Work to be completed
In the material below, give everything from the line containing "COMPRA CON RESPALDO DE CAMBIO SYSTEMS" down to the line containing "hiperactividad asociada. Si", both included, as a JSON list of strings with one string per line and blank lines omitted.

Text data extracted from pages
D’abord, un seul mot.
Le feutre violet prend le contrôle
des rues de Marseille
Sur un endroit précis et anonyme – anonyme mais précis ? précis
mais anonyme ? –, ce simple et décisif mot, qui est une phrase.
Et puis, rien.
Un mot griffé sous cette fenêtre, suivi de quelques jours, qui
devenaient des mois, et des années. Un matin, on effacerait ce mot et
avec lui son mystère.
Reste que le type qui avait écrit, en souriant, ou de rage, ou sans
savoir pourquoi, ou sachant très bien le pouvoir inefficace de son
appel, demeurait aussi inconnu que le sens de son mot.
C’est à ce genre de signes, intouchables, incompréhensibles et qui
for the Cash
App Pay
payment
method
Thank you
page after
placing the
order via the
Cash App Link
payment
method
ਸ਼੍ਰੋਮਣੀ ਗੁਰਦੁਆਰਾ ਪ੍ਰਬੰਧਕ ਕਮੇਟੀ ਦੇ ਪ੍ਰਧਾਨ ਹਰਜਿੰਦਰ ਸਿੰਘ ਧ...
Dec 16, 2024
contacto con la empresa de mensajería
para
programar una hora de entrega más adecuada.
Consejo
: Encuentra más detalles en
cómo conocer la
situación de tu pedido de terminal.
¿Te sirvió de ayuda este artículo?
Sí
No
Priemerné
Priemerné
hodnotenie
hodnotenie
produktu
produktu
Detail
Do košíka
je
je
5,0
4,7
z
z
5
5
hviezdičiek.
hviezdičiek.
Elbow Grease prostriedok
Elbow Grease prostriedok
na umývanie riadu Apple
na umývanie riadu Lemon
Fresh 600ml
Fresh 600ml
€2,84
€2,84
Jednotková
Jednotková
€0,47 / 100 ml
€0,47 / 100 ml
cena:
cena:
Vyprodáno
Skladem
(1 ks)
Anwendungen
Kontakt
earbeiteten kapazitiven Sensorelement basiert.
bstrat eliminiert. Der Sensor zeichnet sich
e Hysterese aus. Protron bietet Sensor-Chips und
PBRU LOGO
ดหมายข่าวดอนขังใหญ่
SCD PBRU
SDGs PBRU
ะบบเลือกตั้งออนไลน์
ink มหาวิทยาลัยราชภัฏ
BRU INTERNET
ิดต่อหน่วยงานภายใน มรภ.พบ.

* * *

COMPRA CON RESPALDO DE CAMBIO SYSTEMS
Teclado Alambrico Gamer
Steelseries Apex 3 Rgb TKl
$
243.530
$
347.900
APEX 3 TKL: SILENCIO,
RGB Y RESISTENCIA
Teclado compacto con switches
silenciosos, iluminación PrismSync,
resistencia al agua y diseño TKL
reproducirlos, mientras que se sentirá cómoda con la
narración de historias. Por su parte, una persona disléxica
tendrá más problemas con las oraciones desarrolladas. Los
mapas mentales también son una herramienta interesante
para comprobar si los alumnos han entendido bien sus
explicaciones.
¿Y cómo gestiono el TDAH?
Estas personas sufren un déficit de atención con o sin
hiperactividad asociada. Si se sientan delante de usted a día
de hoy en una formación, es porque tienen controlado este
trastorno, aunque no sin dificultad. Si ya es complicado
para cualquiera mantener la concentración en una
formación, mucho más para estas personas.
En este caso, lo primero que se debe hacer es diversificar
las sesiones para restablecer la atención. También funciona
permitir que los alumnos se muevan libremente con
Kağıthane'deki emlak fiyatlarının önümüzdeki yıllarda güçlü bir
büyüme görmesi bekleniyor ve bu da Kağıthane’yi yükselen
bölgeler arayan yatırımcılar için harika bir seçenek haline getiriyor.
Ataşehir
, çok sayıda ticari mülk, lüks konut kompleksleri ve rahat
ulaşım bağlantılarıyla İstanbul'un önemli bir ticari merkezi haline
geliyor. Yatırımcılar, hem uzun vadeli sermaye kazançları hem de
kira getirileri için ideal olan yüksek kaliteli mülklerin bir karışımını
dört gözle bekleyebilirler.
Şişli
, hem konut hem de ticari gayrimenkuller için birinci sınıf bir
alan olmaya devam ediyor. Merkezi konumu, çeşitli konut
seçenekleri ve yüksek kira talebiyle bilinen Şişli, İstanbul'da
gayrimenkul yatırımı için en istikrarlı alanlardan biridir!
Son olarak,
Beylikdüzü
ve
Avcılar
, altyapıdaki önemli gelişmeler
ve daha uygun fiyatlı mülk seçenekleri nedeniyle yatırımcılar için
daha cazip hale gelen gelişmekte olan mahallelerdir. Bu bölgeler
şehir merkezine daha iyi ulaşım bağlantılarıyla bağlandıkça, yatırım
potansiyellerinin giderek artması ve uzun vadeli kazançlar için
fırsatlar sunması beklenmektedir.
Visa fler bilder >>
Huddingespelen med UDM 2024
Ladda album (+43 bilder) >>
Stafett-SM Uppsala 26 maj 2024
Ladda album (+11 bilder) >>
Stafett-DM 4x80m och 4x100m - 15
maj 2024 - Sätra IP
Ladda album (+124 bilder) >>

...

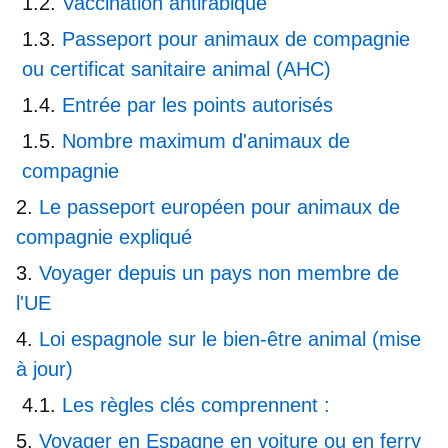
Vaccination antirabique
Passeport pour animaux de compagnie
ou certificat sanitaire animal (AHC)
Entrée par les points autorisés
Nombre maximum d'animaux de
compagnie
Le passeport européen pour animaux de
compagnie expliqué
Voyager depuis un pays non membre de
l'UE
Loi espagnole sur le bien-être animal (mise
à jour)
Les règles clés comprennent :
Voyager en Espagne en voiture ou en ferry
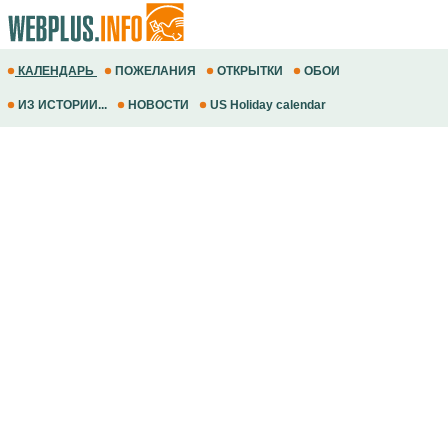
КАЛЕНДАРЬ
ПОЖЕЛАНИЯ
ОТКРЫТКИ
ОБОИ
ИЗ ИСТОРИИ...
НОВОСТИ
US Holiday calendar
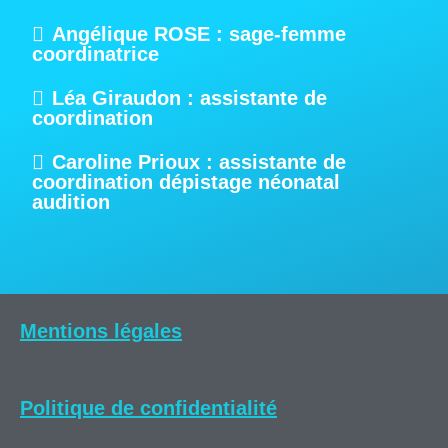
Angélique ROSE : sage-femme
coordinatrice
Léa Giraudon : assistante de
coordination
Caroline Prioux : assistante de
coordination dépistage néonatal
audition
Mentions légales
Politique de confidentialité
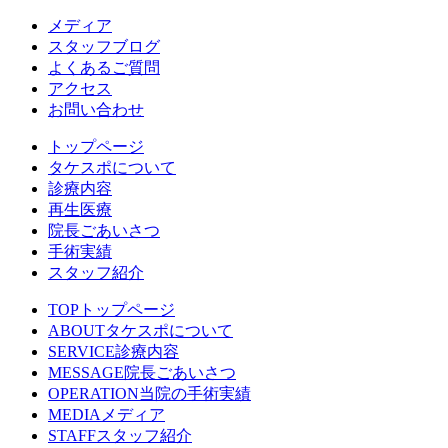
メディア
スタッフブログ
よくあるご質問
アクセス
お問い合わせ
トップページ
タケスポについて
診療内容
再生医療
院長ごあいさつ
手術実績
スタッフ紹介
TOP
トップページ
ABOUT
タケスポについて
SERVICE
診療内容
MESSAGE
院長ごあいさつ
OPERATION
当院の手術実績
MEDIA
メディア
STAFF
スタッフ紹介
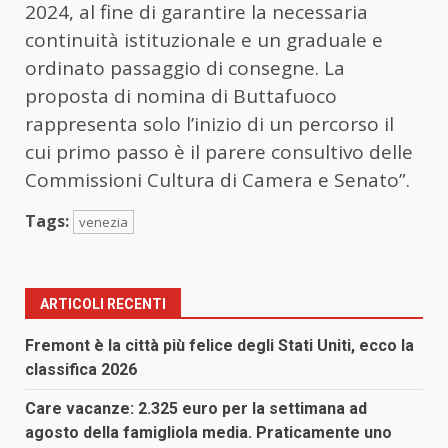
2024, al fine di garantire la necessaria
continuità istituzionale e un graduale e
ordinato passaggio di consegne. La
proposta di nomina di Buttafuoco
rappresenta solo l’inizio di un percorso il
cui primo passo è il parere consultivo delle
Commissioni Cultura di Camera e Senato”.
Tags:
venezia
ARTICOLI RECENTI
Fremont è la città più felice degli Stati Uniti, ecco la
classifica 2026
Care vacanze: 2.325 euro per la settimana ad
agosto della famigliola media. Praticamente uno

Result for this exercise
[
  "COMPRA CON RESPALDO DE CAMBIO SYSTEMS",
  "Teclado Alambrico Gamer",
  "Steelseries Apex 3 Rgb TKl",
  "$",
  "243.530",
  "$",
  "347.900",
  "APEX 3 TKL: SILENCIO,",
  "RGB Y RESISTENCIA",
  "Teclado compacto con switches",
  "silenciosos, iluminación PrismSync,",
  "resistencia al agua y diseño TKL",
  "reproducirlos, mientras que se sentirá cómoda con la",
  "narración de historias. Por su parte, una persona disléxica",
  "tendrá más problemas con las oraciones desarrolladas. Los",
  "mapas mentales también son una herramienta interesante",
  "para comprobar si los alumnos han entendido bien sus",
  "explicaciones.",
  "¿Y cómo gestiono el TDAH?",
  "Estas personas sufren un déficit de atención con o sin",
  "hiperactividad asociada. Si se sientan delante de usted a día"
]